Electromagnetic :

"We are using the biggest magnetic fields generated at the earth, that's fair. But at the same time, we're seeing something that's never been seen before. And then to come up with a suitable explanation invoking a magnetic field effect commonly seen in nuclear magnetic resonance (NMR), namely aromatic ring currents, is very fulfilling."

Aromatic ring currents can be understood as the proposal that electrons delocalized by aromaticity will move circularly when a magnetic field is applied perpendicular to the aromatic plane, typically nudging chemical shifts of nearby atoms in NMR spectroscopy.

 "Here we have taken something that is common place in one type of spectroscopy and have shown how it morphs in a completely unexpected way while using our spectroscopic methods."

For the experiment, researchers chose a model aromatic chromophore called a phthalocyanine, which has a molecular structure similar to chlorophyll—nature's light absorber—but with stronger absorption of visible light and higher stability. 

The calculations on this model phthalocyanine compound and its aggregates showed clear, magnetic field-dependent changes to phthalocyanine's ability to absorb light. 

These results mark the first to demonstrate magnetic field dependent changes to the absorption spectrum of diamagnetic molecules. But it wasn't until researchers applied the classical analogue of the solenoid that the experiment sharpened into clarity.

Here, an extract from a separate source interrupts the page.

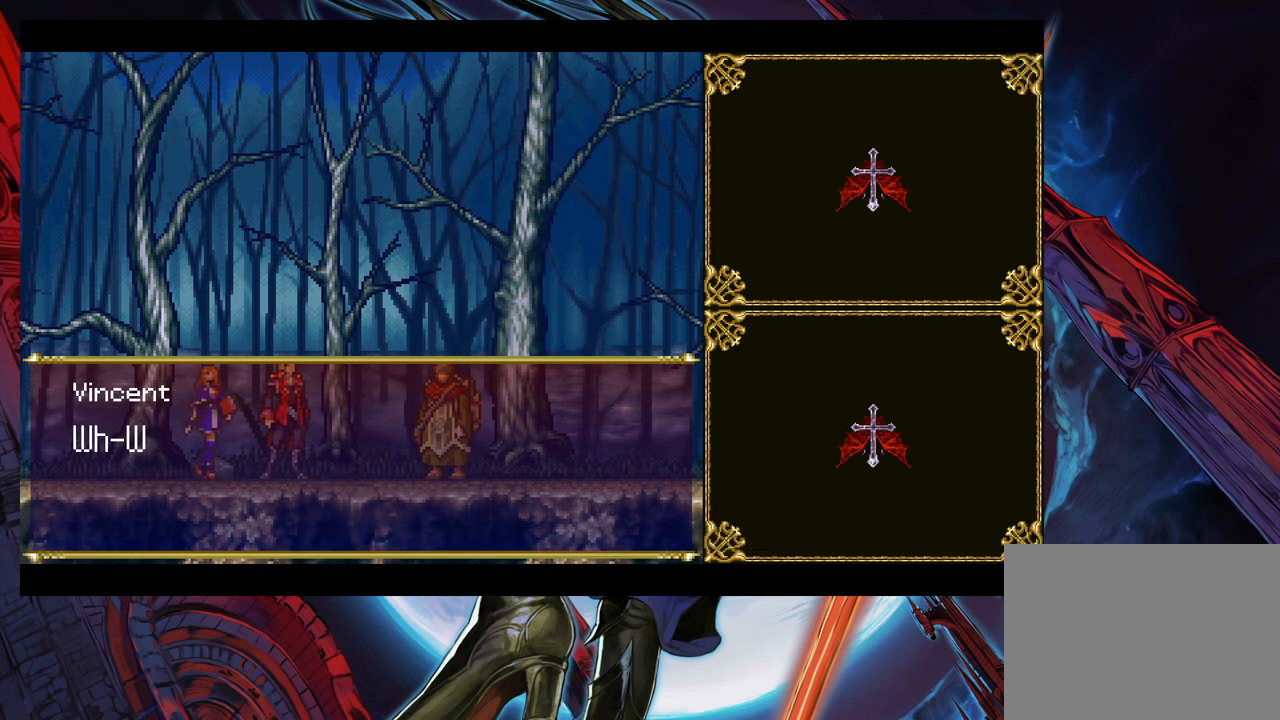
{"buttons": [], "left_stick": "center", "right_stick": "center", "events": []}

A solenoid is an electromagnetic device that effectively converts electrical and magnetic energy using conductive loops of wire arranged like a spring. 

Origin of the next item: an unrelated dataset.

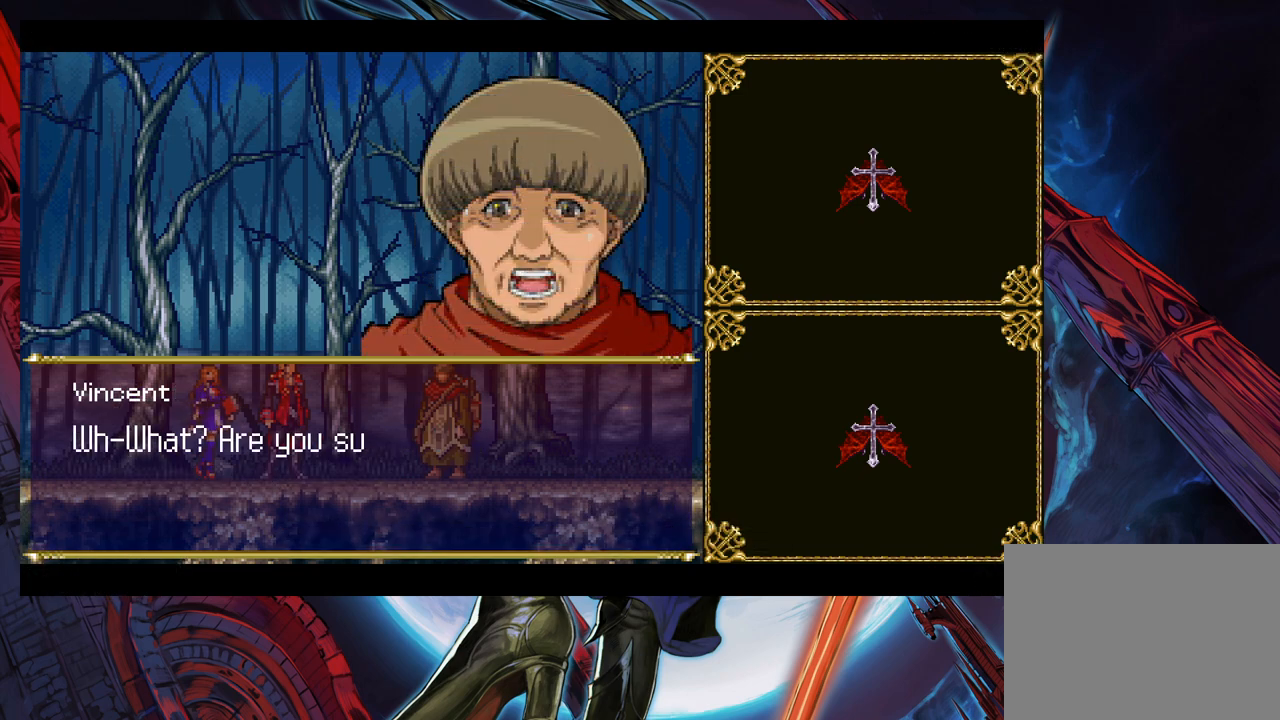
{"buttons": [], "left_stick": "center", "right_stick": "center", "events": []}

With their thinking grounded in the behavior of solenoids, Kudisch said, they were able to rationalize that the increased magnetic field sensitivity they were observing in the phthalocyanine aggregates could depend on the relative arrangement of the phthalocyanine rings in the aggregate.

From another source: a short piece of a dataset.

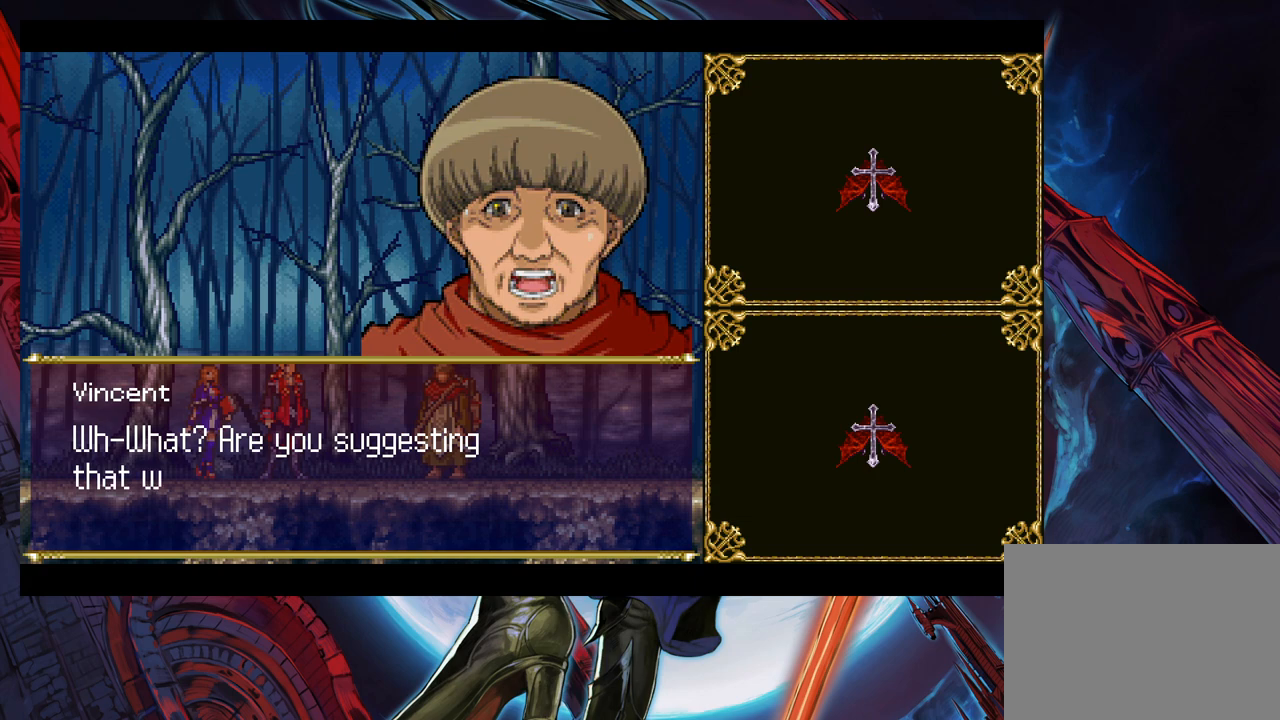
{"buttons": [], "left_stick": "center", "right_stick": "center", "events": []}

Initiated three years ago, the research project combined experiments using a high magnetic field and ultrafast spectroscopy capabilities. 

Part of it was performed with the Split-Florida Helix Magnet at the National High Magnetic Field Facility in Tallahassee, Florida, which boasts the world's strongest magnet for NMR spectroscopy. 

This one-of-a-kind magnet can reach and sustain magnetic field strengths of up to 25 T in a completely resistive fashion—in and of itself likely the most powerful solenoid on the planet. When operational, the magnet uses 2% of the power in the city.